I viaggi per vedere le partite della Roma in trasferta, sempre in tanti, con i treni speciali. Erano diversi da quelli di oggi: c’erano gli scompartimenti in cui ti chiudevi dentro sperando che non entrasse nessuno così potevi stendere le gambe. Purtroppo sistematicamente arrivava qualcuno e dovevi rimetterti seduto. Nel film Ultrà, poi, abbiamo girato a lungo su un vagone. E mi ricordo bene anche il treno per Amsterdam, la prima vacanza da ragazzo con quattro amici.

Foto di Claudio Amendola

È più bello interpretare un personaggio in cui ti riconosci o qualcuno molto diverso da te?

Indubbiamente è più semplice vestire i panni di qualcuno che ti assomiglia. Diciamo che molti personaggi vengono scritti appositamente per l’attore. Una bella sfida, invece, è recitare in un ruolo molto diverso o usare un’altra lingua. È più faticoso e rimpiangi di non aver accettato di fare quella fiction così facile. Ma in realtà, poi, è gratificante.

 

Ci sono figli d’arte che non hanno raggiunto la popolarità dei genitori, tu hai superato la fama di tuo padre.

Solo per quei dieci centimetri in più o i lineamenti più carucci. E per la fortuna di aver cominciato questo mestiere negli anni ‘80, un periodo molto stimolante, in cui era tutto bello e facile. Ho fatto tanta televisione con papà, poi a 27 anni ho cominciato con il cinema. Ma per portare a termine tutto quello che ha fatto lui mi servirebbero sei vite.

 

Che vantaggi ha una serie tv rispetto al cinema?

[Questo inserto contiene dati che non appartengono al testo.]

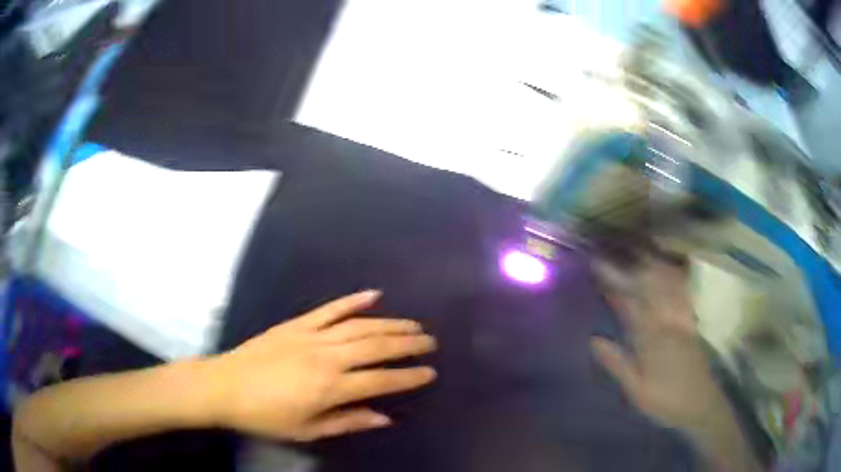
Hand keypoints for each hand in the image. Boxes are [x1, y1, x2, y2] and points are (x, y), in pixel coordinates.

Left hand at [206, 290, 436, 440]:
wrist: (225, 386)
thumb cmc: (265, 416)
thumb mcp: (307, 430)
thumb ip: (348, 422)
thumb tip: (385, 417)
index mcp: (330, 387)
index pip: (381, 380)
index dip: (409, 377)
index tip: (430, 372)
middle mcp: (327, 357)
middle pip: (377, 347)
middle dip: (408, 344)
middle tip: (431, 342)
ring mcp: (312, 335)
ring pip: (360, 325)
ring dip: (390, 324)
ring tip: (414, 324)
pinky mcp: (297, 323)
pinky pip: (330, 309)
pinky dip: (353, 300)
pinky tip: (374, 294)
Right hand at [592, 255, 761, 471]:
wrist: (701, 404)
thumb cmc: (665, 401)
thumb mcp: (636, 390)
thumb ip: (618, 364)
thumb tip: (594, 339)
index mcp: (652, 341)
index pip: (630, 304)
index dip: (614, 282)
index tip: (598, 264)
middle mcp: (669, 323)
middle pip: (650, 286)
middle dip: (633, 263)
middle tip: (618, 243)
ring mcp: (683, 319)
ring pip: (668, 284)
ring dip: (653, 263)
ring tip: (640, 245)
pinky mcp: (692, 321)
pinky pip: (683, 292)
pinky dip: (675, 275)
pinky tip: (671, 264)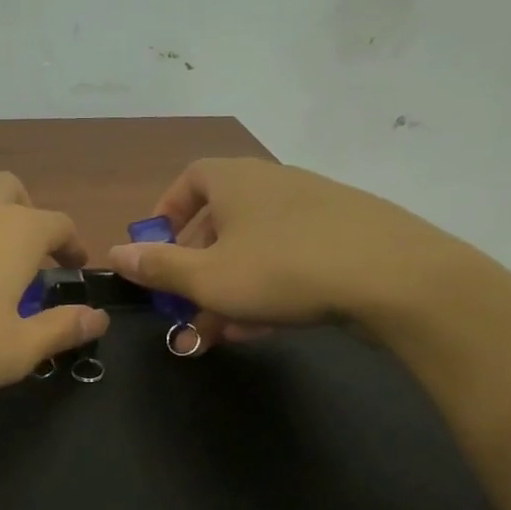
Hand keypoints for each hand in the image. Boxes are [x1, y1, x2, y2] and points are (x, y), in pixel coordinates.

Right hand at [105, 158, 466, 349]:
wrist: (396, 278)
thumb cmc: (282, 270)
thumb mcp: (208, 278)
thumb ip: (158, 267)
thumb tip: (114, 254)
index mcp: (236, 180)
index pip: (189, 179)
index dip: (166, 213)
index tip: (157, 250)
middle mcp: (274, 183)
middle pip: (220, 220)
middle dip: (196, 267)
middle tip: (185, 306)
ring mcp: (315, 208)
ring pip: (255, 247)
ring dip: (230, 286)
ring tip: (219, 330)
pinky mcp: (347, 236)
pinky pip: (290, 258)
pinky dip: (269, 288)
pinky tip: (264, 327)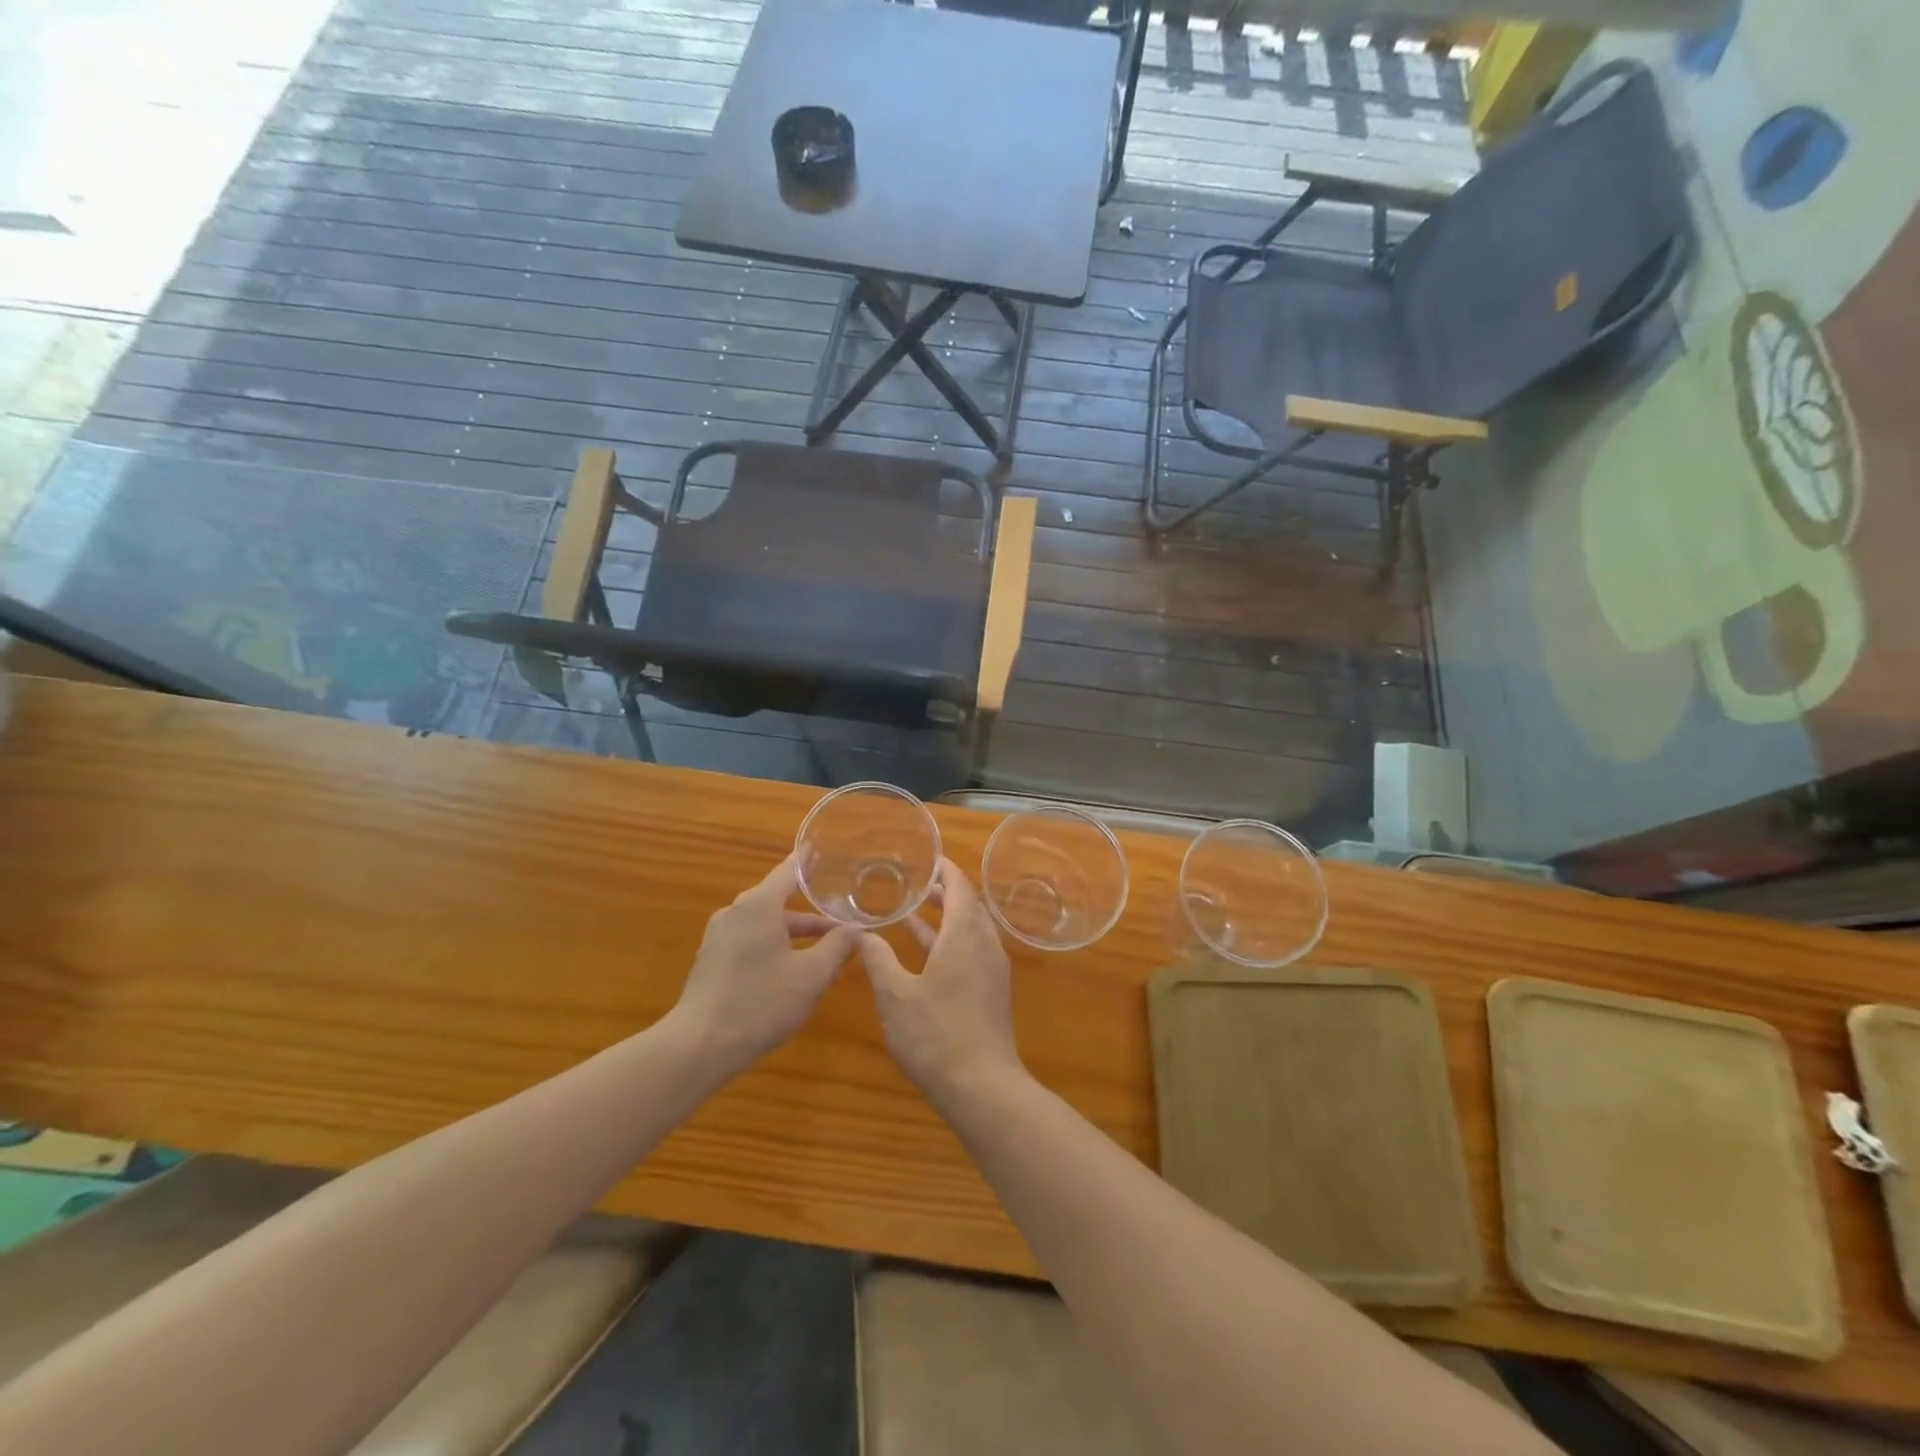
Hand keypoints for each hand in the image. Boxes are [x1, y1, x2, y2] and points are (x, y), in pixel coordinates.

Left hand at [671, 855, 859, 1077]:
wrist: (698, 1047)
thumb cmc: (760, 1002)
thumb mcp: (811, 976)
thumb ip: (837, 947)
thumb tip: (855, 929)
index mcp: (758, 906)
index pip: (788, 872)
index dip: (809, 862)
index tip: (823, 849)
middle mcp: (735, 913)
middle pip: (779, 902)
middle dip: (812, 913)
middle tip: (842, 916)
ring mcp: (719, 938)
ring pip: (766, 926)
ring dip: (795, 936)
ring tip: (826, 952)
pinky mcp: (711, 962)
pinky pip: (750, 943)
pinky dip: (775, 948)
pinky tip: (793, 973)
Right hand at [856, 859, 1026, 1105]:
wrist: (982, 1087)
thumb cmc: (936, 1035)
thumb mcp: (895, 995)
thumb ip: (877, 959)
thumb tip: (860, 932)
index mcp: (965, 936)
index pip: (960, 886)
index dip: (944, 869)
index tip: (924, 858)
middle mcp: (985, 945)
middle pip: (969, 904)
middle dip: (944, 890)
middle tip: (914, 880)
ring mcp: (992, 969)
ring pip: (971, 928)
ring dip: (947, 915)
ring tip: (915, 908)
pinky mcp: (991, 990)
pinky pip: (973, 949)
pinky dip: (951, 940)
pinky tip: (925, 953)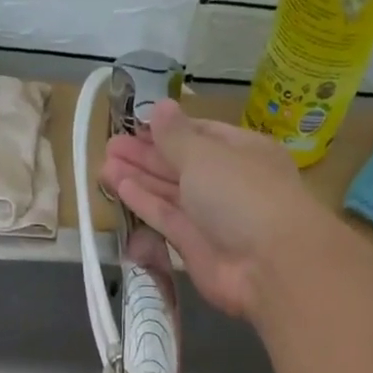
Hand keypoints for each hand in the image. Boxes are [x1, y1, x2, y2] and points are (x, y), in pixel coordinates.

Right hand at [101, 101, 324, 319]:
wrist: (268, 265)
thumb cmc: (242, 195)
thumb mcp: (205, 156)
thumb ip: (176, 136)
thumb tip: (160, 107)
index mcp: (242, 151)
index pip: (201, 134)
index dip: (168, 130)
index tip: (135, 125)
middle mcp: (228, 182)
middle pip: (182, 164)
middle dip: (147, 154)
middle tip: (111, 145)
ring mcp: (212, 217)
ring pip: (171, 192)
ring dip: (139, 177)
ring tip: (105, 163)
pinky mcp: (195, 247)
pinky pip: (166, 218)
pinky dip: (144, 203)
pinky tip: (119, 187)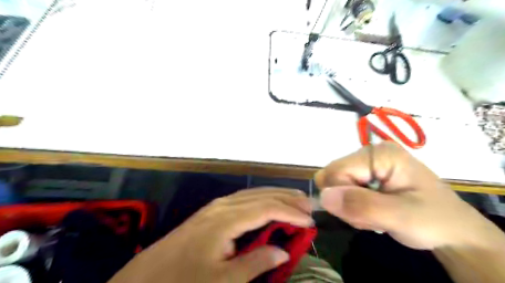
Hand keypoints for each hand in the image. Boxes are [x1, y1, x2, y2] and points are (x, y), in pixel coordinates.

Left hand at [107, 188, 311, 282]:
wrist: (141, 282)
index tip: (310, 221)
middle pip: (260, 196)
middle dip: (286, 198)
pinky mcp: (210, 212)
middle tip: (307, 204)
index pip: (266, 208)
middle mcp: (223, 205)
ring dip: (274, 196)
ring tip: (294, 199)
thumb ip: (256, 263)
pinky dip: (260, 200)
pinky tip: (266, 204)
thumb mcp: (222, 281)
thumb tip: (282, 251)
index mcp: (227, 219)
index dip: (290, 213)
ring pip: (252, 194)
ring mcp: (215, 206)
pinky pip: (242, 200)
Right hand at [315, 142, 501, 248]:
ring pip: (334, 185)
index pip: (336, 171)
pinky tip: (372, 212)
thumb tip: (323, 197)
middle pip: (332, 176)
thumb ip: (362, 205)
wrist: (453, 231)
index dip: (342, 196)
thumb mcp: (402, 216)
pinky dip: (352, 206)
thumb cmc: (434, 221)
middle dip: (346, 202)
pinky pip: (342, 190)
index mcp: (379, 154)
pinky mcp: (365, 175)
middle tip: (371, 217)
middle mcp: (369, 153)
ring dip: (350, 207)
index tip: (363, 214)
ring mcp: (366, 164)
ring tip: (376, 216)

Consente di rendere seriale anche l’affetto che si prova verso un personaggio, l’attore che lo interpreta e il tipo di storia. Quando per tanti anni entri nelle case degli italiani, magari mentre mangiano, diventi molto familiare per le persone. Me ne accorgo quando le incontro o vengono a trovarmi qui al ristorante.

 

Nella fiction Nero a metà interpreti un commissario di polizia. Da bambino sognavi di diventarlo?

No, mai. Volevo fare il ladro (ride, ndr).